By: Jeremy D. WellsCarter County Times
Olive Hill discussed several different items during their regular meeting last Tuesday. These included improvements to Hop Brown Park suggested by a Morehead State University soil conservation class and refusing a request for additional funding from the library because they, “don’t have any wiggle room in the budget whatsoever,” councilman Chris Bledsoe explained.
They also moved to set the property tax rate at .223 per $100 of valuation, table the request for disbursement to Trane, and accept department reports.
This was all done after opening the meeting by going into executive session, though no clear reason for the executive session was stated.
But what everyone was really interested in was the sewage tap ban.
Eric Patton, water/wastewater and GIS planner with FIVCO, came to Olive Hill to talk about a grant to relocate a sewage pipe that currently goes over Tygart Creek, moving it underground. That $715,000 project is being covered full by a pair of no-match grants.
“It’s 100 percent paid,” Patton said.
But, he told council, he also believed he could help Olive Hill with their sewage tap issue as well.
Patton explained that he knew the problem with Olive Hill’s excessive flows were related not to residential or even commercial black and gray water but to inflow and infiltration. He said, depending on the weather and creek levels, anywhere from 30 percent to 70 percent of the water being treated at the facility was rain water or creek water that was infiltrating old clay sewage lines that had cracks and breaks. Not, he said, from sanitary sewer flow.
But, he said, he wasn’t aware of the problem until very recently. He explained that his job, as the water management coordinator for our regional development district, was to assist with such issues.
“My job is to help you guys,” he told council. “Sometimes that involves a little bit of pain, right? So, I’m going to be honest with you, the best I can tell, I have received a letter from the division of water they were supposed to send to me in 2019. For years the division of water did not do tap bans. They used orders or other methods of compliance, but they didn’t do those.”
In 2019, though, they decided to take those back up, he said. That’s when Olive Hill was hit with a tap ban.
“It’s unfortunate,” he said, but it doesn’t stop residential dwellings from adding taps.
“There’s a variance they can get to allow a single family dwelling to resolve sewer,” Patton said.
But, he said, they won’t allow anything else.
“It’s a compliance issue, and it’s there for your safety.”
He explained that a backflow incident during heavy rain could result in the city being penalized for EPA violations if it resulted in raw sewage being released into the creek.
He also said that if he was going to help the city, the city needed to communicate with him and with FIVCO.
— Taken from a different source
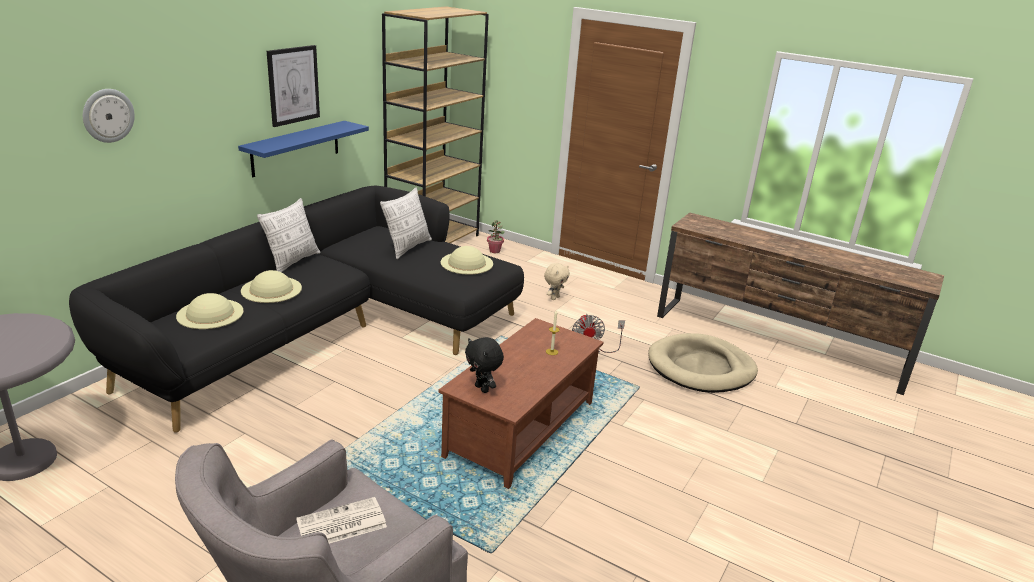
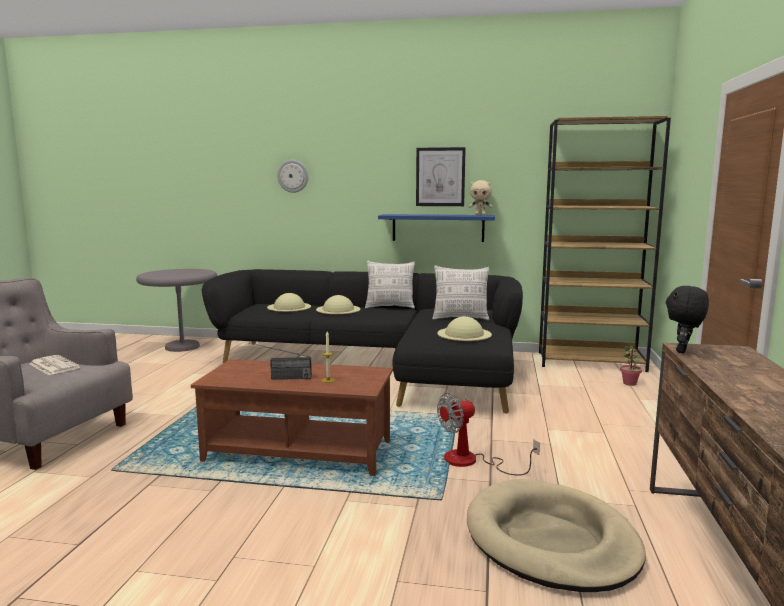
camera: 70 degrees right, 15 degrees down
(482, 388) = (239, 369): black plush toy -> black plush toy (683, 351)
(530, 372) = (280, 378): none -> radio
(554, 298) = (580, 424): beige plush toy -> beige plush toy (480, 215)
“I’m going to be honest with you… until recently Olive Hill has been absent (from FIVCO meetings),” he said. And, he said, the city has been a victim of predatory engineering.
He told the mayor and council that he could come up with a plan, which would include smoking lines to find the areas with the worst leaks and either repairing or replacing them entirely. But, he said, it wouldn’t be a small project.
The cost could be upward of $5 million or more, and would take up to a year or more, but he believed he could secure grant funding for the project, if the city would make an effort to work with him.
“That’s a lot of money, and a lot of work to get that money, but I have a plan,” he said. “If you guys will work with me, I can help you.”